EXERCISE INSTRUCTIONS
1. Could you copy the Styx forum thread from "## Aglarthalion" to "album from '95).", renaming "lyrics" as "words"?
2. In the Styx forum thread, which Styx album contains the song "Lords of the Ring"?

SOURCE PASSAGE
------------------------
# Styx song about LOTR?



## Telpeamarthiel

In looking through some 80's music, I found a song on the Styx album "Pieces of Eight" called "Lords of the Ring". I looked up the lyrics on the web and it seems to be referring to the story we know and love so well. Does anyone know if this song is really about LOTR? (Is anyone here old enough to know who Styx is?)


----------



## Aglarthalion

Hmm... I just checked the lyrics to the song, and while I can see how it might be seen to be written in reference to LotR, personally I don't think it has anything to do with the novel (but that's just my opinion).


----------



## Rhiannon

I know who Styx is! I'm not familiar with that song, though (all I have is the Greatest Hits album from '95).


----------



## Rangerdave

Everybody knows that Mr Roboto is a Hobbit!
   



RD


----------



## FoolOfATook

> Everybody knows that Mr Roboto is a Hobbit!



So _that's_ why we're supposed to thank him...


----------



## carnëyávië

Ummm...I have absolutely no idea who Styx is.... I wouldn't know....sorry...


----------



## Rhiannon

Have you ever heard the song 'Come Sail Away'? (voted by Dave Barry to be one of the fifty most annoying songs ever) That was Styx (and I like the song, too- it makes me smile)


----------



## Confusticated

One of 50 most annoying? What BS.


----------



## Firawyn

From what I understand, it was based on Tolkien's world. For copyright purposes the pluralization was switched "Lords of the Ring", versus "Lord of the Rings". I can't recall where I heard that, but I to recall a discussion on the subject...sometime...:*confused:


----------
------------------------
DATA LISTING
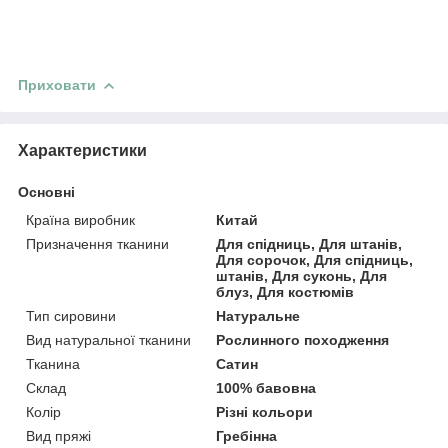
Приховати
Характеристики
Основні
Країна виробник
Китай
Призначення тканини
Для спідниць, Для штанів,
Для сорочок, Для спідниць,
штанів, Для суконь, Для
блуз, Для костюмів
Тип сировини
Натуральне
Вид натуральної тканини
Рослинного походження
Тканина
Сатин
Склад
100% бавовна
Колір
Різні кольори
Вид пряжі
Гребінна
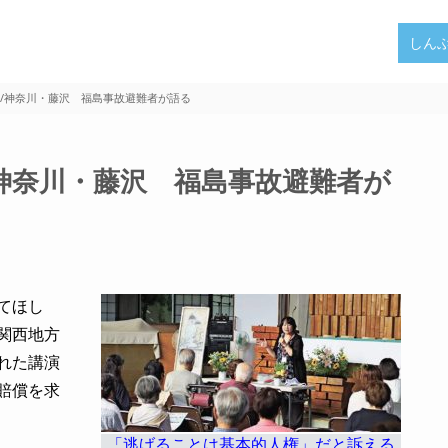
しん
/神奈川・藤沢 福島事故避難者が語る
神奈川・藤沢 福島事故避難者が
てほし
関西地方
れた講演
賠償を求
「逃げることは基本的人権」だと訴える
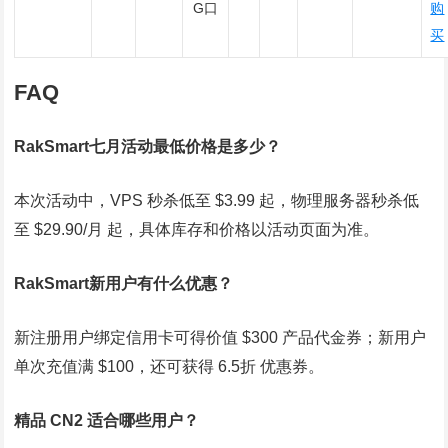
G口
购
买
FAQ
RakSmart七月活动最低价格是多少？
本次活动中，VPS 秒杀低至 $3.99 起，物理服务器秒杀低
至 $29.90/月 起，具体库存和价格以活动页面为准。
RakSmart新用户有什么优惠？
新注册用户绑定信用卡可得价值 $300 产品代金券；新用户
单次充值满 $100，还可获得 6.5折 优惠券。
精品 CN2 适合哪些用户？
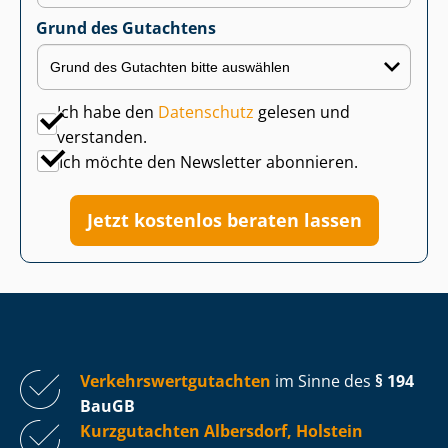
Grund des Gutachtens
Ich habe den
Datenschutz
gelesen und
verstanden.
Ich möchte den Newsletter abonnieren.
Jetzt kostenlos beraten lassen
Ver­kehrs­wert­gut­ach­ten
im Sinne des
§ 194
BauGB
Kurzgutachten Albersdorf, Holstein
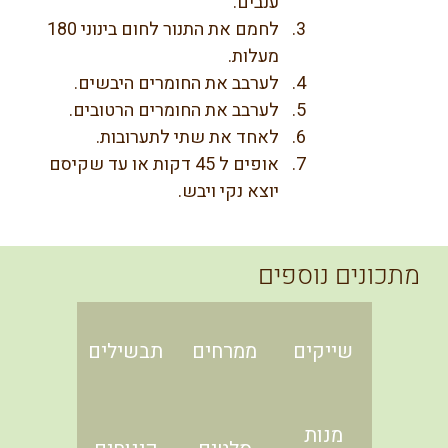
ענבים.
לחמם את התנור לחום בינוני 180 
מעלות.
לערבב את החומרים היבשים.
לערבב את החומרים הרטובים.
לאחד את שתי לתערובות.
אופים ל 45 דקות או עד שקיסם 
יוצא נקי ויבש.
מתכונים נוספים
שייקים
ממרחים
תבשילים
מנות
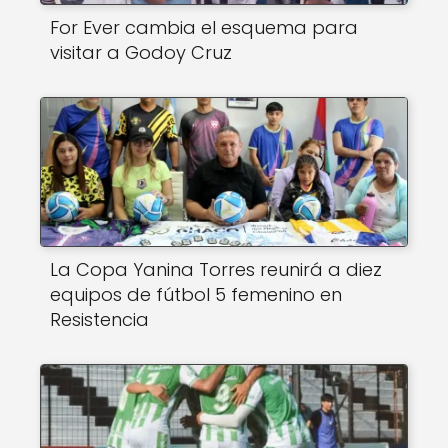
For Ever cambia el esquema para
visitar a Godoy Cruz
La Copa Yanina Torres reunirá a diez
equipos de fútbol 5 femenino en
Resistencia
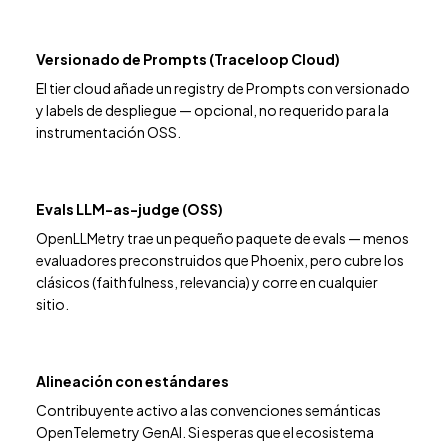
Versionado de Prompts (Traceloop Cloud)
El tier cloud añade un registry de Prompts con versionado
y labels de despliegue — opcional, no requerido para la
instrumentación OSS.
Evals LLM-as-judge (OSS)
OpenLLMetry trae un pequeño paquete de evals — menos
evaluadores preconstruidos que Phoenix, pero cubre los
clásicos (faithfulness, relevancia) y corre en cualquier
sitio.
Alineación con estándares
Contribuyente activo a las convenciones semánticas
OpenTelemetry GenAI. Si esperas que el ecosistema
------------------------
ANSWERS FOR THIS EXERCISE
1.
## Aglarthalion

Hmm... I just checked the words to the song, and while I can see how it might be seen to be written in reference to LotR, personally I don't think it has anything to do with the novel (but that's just my opinion).


----------



## Rhiannon

I know who Styx is! I'm not familiar with that song, though (all I have is the Greatest Hits album from '95).

2. "Pieces of Eight"